Without the images, repeat every line of the listing exactly.

========

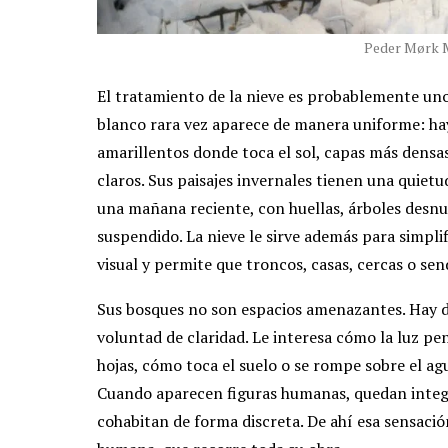
Peder Mørk 
El tratamiento de la nieve es probablemente uno
blanco rara vez aparece de manera uniforme: hay 
amarillentos donde toca el sol, capas más densas
claros. Sus paisajes invernales tienen una quiet
una mañana reciente, con huellas, árboles desnu
suspendido. La nieve le sirve además para simplif
visual y permite que troncos, casas, cercas o se
Sus bosques no son espacios amenazantes. Hay 
voluntad de claridad. Le interesa cómo la luz pe
hojas, cómo toca el suelo o se rompe sobre el agu
Cuando aparecen figuras humanas, quedan integr
cohabitan de forma discreta. De ahí esa sensació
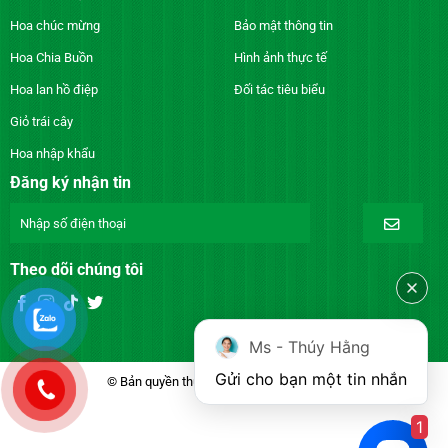
Hoa chúc mừng
Bảo mật thông tin
Hoa Chia Buồn
Hình ảnh thực tế
Hoa lan hồ điệp
Đối tác tiêu biểu
Giỏ trái cây
Hoa nhập khẩu
Đăng ký nhận tin
Theo dõi chúng tôi
Ms - Thúy Hằng
Gửi cho bạn một tin nhắn
© Bản quyền thuộc về DienhoaXANH.com
1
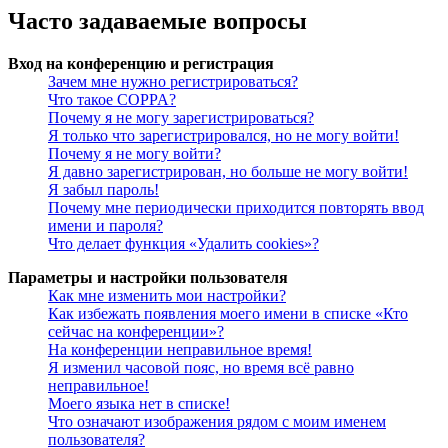
Часто задаваемые вопросы
Вход на конференцию и регистрация
Зачем мне нужно регистрироваться?
Что такое COPPA?
Почему я не могу зарегистрироваться?
Я только что зарегистрировался, но не могу войти!
Почему я не могу войти?
Я давно зарегистрирован, но больше не могу войти!
Я забыл пароль!
Почему мне периодически приходится повторять ввод
имени и пароля?
Что делает функция «Удалить cookies»?
Параметры и настройки пользователя
Как мне изменить мои настройки?
Как избежать появления моего имени в списке «Кто
сейчас на конференции»?
На конференции неправильное время!
Я изменил часовой пояс, но время всё равно
неправильное!
Моего языка нет в списке!
Что означают изображения рядом с моим именем
пользователя?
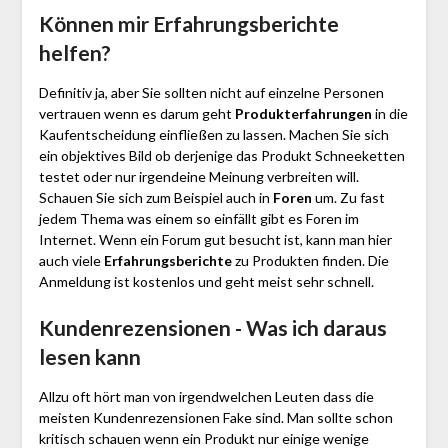
Können mir Erfahrungsberichte
helfen?
Definitiv ja, aber Sie sollten nicht auf einzelne Personen
vertrauen wenn es darum geht
Produkterfahrungen
in die
Kaufentscheidung einfließen zu lassen. Machen Sie sich
ein objektives Bild ob derjenige das Produkt Schnee­ketten
testet oder nur irgendeine Meinung verbreiten will.
Schauen Sie sich zum Beispiel auch in
Foren
um. Zu fast
jedem Thema was einem so einfällt gibt es Foren im
Internet. Wenn ein Forum gut besucht ist, kann man hier
auch viele
Erfahrungsberichte
zu Produkten finden. Die
Anmeldung ist kostenlos und geht meist sehr schnell.
Kundenrezensionen - Was ich daraus
lesen kann
Allzu oft hört man von irgendwelchen Leuten dass die
meisten Kundenrezensionen Fake sind. Man sollte schon
kritisch schauen wenn ein Produkt nur einige wenige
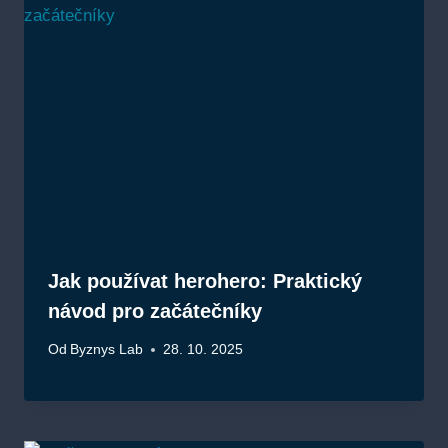
Jak používat herohero: Praktický
návod pro začátečníky
Od
Byznys Lab
28. 10. 2025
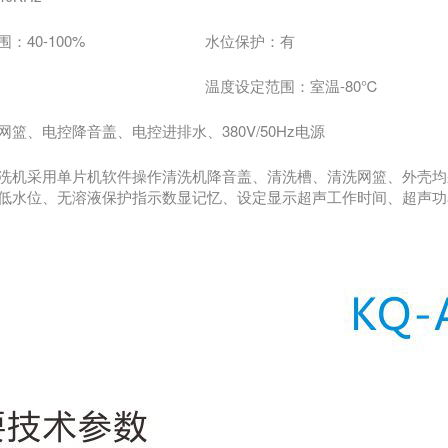
：40-100%
水位保护：有
温度设定范围：室温-80℃
篮、电控降音盖、电控进排水、380V/50Hz电源
洗机采用单片机软件操作清洗机降音盖、清洗槽、清洗网篮、外壳均采
低水位、无溶液保护指示数显记忆、设定显示超声工作时间、超声功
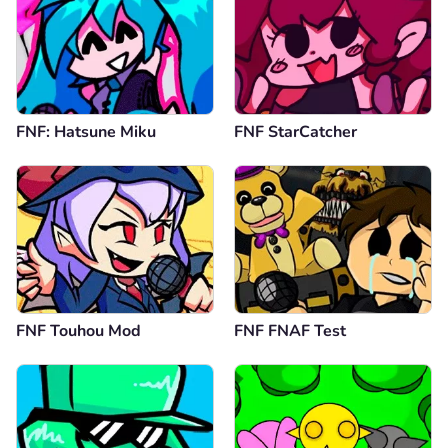
FNF: Hatsune Miku
FNF StarCatcher
FNF Touhou Mod
FNF FNAF Test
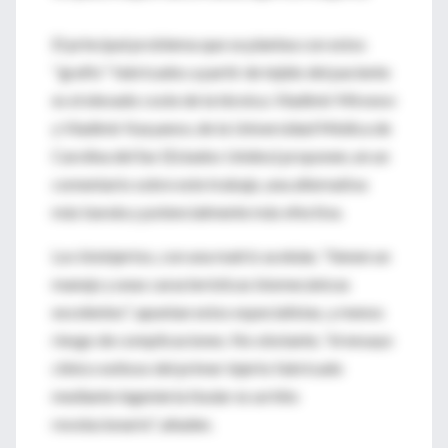
El principal problema que se plantea con estos
''grafts'' fabricados a partir de tejido del paciente
es el elevado coste de la técnica. Vladimir Mironov
y Vladimir Kasyanov, de la Universidad Médica de
Carolina del Sur (Estados Unidos) proponen, en un
comentario sobre este trabajo, una alternativa
más barata y potencialmente más efectiva.
Los bioinjertos, con una matriz acelular, "tienen un
manejo y unas características biomecánicas
excelentes", apuntan estos especialistas, y menos
riesgo de complicaciones. No obstante, "el ensayo
clínico exitoso del primer injerto fabricado
mediante ingeniería tisular es un hito
revolucionario", añaden.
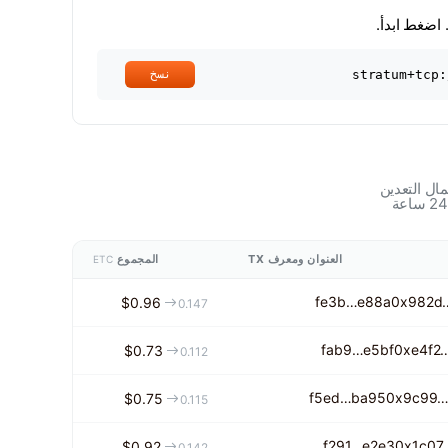
ضغط ابدأ.
stratum+tcp:
نسخ
مال التعدين
العنوان ومعرف TX
المجموع
ETC
fe3b…e88a
0x982d
$0.96
0.147
fab9…e5bf
0xe4f2
$0.73
0.112
f5ed…ba95
0x9c99
$0.75
0.115
f291…e2e3
0x1c07
$0.92
0.142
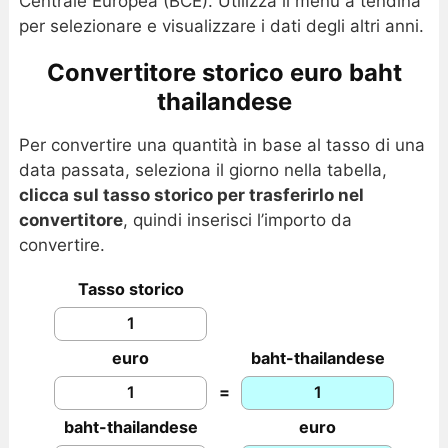
Centrale Europea (BCE). Utilizza il menu a tendina
per selezionare e visualizzare i dati degli altri anni.
Convertitore storico euro baht
thailandese
Per convertire una quantità in base al tasso di una
data passata, seleziona il giorno nella tabella,
clicca sul tasso storico per trasferirlo nel
convertitore
, quindi inserisci l’importo da
convertire.
Tasso storico
euro
baht-thailandese
=
baht-thailandese
euro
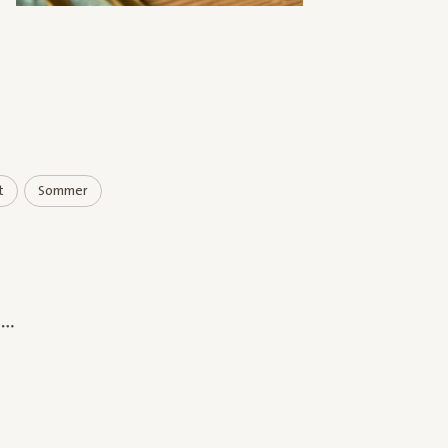
t
Sommer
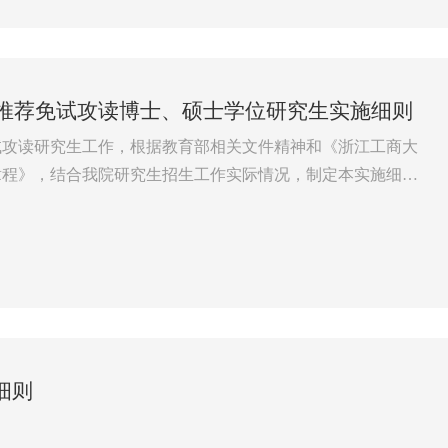
收推荐免试攻读博士、硕士学位研究生实施细则
免试攻读研究生工作，根据教育部相关文件精神和《浙江工商大
生章程》，结合我院研究生招生工作实际情况，制定本实施细
推荐免试攻读博士、硕士学位研究生复试及录取工作。具体人
长、纪委书记、教师代表为组员。
心健康，符合国家规定...
细则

========

ANSWER FOR THIS EXERCISE:
Peder Mørk 
El tratamiento de la nieve es probablemente uno
blanco rara vez aparece de manera uniforme: hay 
amarillentos donde toca el sol, capas más densas
claros. Sus paisajes invernales tienen una quiet
una mañana reciente, con huellas, árboles desnu
suspendido. La nieve le sirve además para simplif
visual y permite que troncos, casas, cercas o se
Sus bosques no son espacios amenazantes. Hay 
voluntad de claridad. Le interesa cómo la luz pe
hojas, cómo toca el suelo o se rompe sobre el agu
Cuando aparecen figuras humanas, quedan integr
cohabitan de forma discreta. De ahí esa sensació
Hoa chúc mừng
Bảo mật thông tin
Hoa Chia Buồn
Hình ảnh thực tế
Hoa lan hồ điệp
Đối tác tiêu biểu
Giỏ trái cây
Hoa nhập khẩu
Đăng ký nhận tin
Theo dõi chúng tôi
Ms - Thúy Hằng
Gửi cho bạn một tin nhắn
© Bản quyền thuộc về DienhoaXANH.com
1
Часто задаваемые вопросы
Вход на конференцию и регистрация
Зачем мне нужно регистрироваться?
Что такое COPPA?
Почему я не могу зарегистрироваться?
Я только что зарегистрировался, но не могу войти!
Почему я не могу войти?
Я давно зарегистрирован, но больше не могу войти!
Я забыл пароль!
Почему мне периодически приходится повторять ввод
имени и пароля?
Что делает функция «Удалить cookies»?
Параметры и настройки пользователя
Как мне изменить мои настройки?
Как избежать появления моего имени в списке «Кто
сейчас на конференции»?
На конференции неправильное время!
Я изменил часовой пояс, но время всё равно
неправильное!
Моего языка нет в списке!
Что означают изображения рядом с моим именем
пользователя?
Können mir Erfahrungsberichte
helfen?
Definitiv ja, aber Sie sollten nicht auf einzelne Personen
vertrauen wenn es darum geht
Produkterfahrungen
in die
Kaufentscheidung einfließen zu lassen. Machen Sie sich
ein objektives Bild ob derjenige das Produkt Schnee­ketten
testet oder nur irgendeine Meinung verbreiten will.
Schauen Sie sich zum Beispiel auch in
Foren
um. Zu fast
jedem Thema was einem so einfällt gibt es Foren im
Internet. Wenn ein Forum gut besucht ist, kann man hier
auch viele
Erfahrungsberichte
zu Produkten finden. Die
Anmeldung ist kostenlos und geht meist sehr schnell.
Kundenrezensionen - Was ich daraus
lesen kann
Allzu oft hört man von irgendwelchen Leuten dass die
meisten Kundenrezensionen Fake sind. Man sollte schon
kritisch schauen wenn ein Produkt nur einige wenige
Jak používat herohero: Praktický
návod pro začátečníky
Od
Byznys Lab
28. 10. 2025
：40-100%
水位保护：有
温度设定范围：室温-80℃
篮、电控降音盖、电控进排水、380V/50Hz电源
洗机采用单片机软件操作清洗机降音盖、清洗槽、清洗网篮、外壳均采
低水位、无溶液保护指示数显记忆、设定显示超声工作时间、超声功
FNF: Hatsune Miku
FNF StarCatcher
FNF Touhou Mod
FNF FNAF Test
El principal problema que se plantea con estos
''grafts'' fabricados a partir de tejido del paciente
es el elevado coste de la técnica. Vladimir Mironov
y Vladimir Kasyanov, de la Universidad Médica de
Carolina del Sur (Estados Unidos) proponen, en un
comentario sobre este trabajo, una alternativa
más barata y potencialmente más efectiva.
Los bioinjertos, con una matriz acelular, "tienen un
manejo y unas características biomecánicas
excelentes", apuntan estos especialistas, y menos
riesgo de complicaciones. No obstante, "el ensayo
clínico exitoso del primer injerto fabricado
mediante ingeniería tisular es un hito
revolucionario", añaden.
ضغط ابدأ.
stratum+tcp:
نسخ
مال التعدين
العنوان ومعرف TX
المجموع
ETC
fe3b…e88a
0x982d
$0.96
0.147
fab9…e5bf
0xe4f2
$0.73
0.112
f5ed…ba95
0x9c99
$0.75
0.115
f291…e2e3
0x1c07
$0.92
0.142
Centrale Europea (BCE). Utilizza il menu a tendina
per selezionare e visualizzare i dati degli altri anni.
Convertitore storico euro baht
thailandese
Per convertire una quantità in base al tasso di una
data passata, seleziona il giorno nella tabella,
clicca sul tasso storico per trasferirlo nel
convertitore
, quindi inserisci l’importo da
convertire.
Tasso storico
euro
baht-thailandese
=
baht-thailandese
euro
t
Sommer
收推荐免试攻读博士、硕士学位研究生实施细则
免试攻读研究生工作，根据教育部相关文件精神和《浙江工商大
生章程》，结合我院研究生招生工作实际情况，制定本实施细
推荐免试攻读博士、硕士学位研究生复试及录取工作。具体人
长、纪委书记、教师代表为组员。
心健康，符合国家规定...
细则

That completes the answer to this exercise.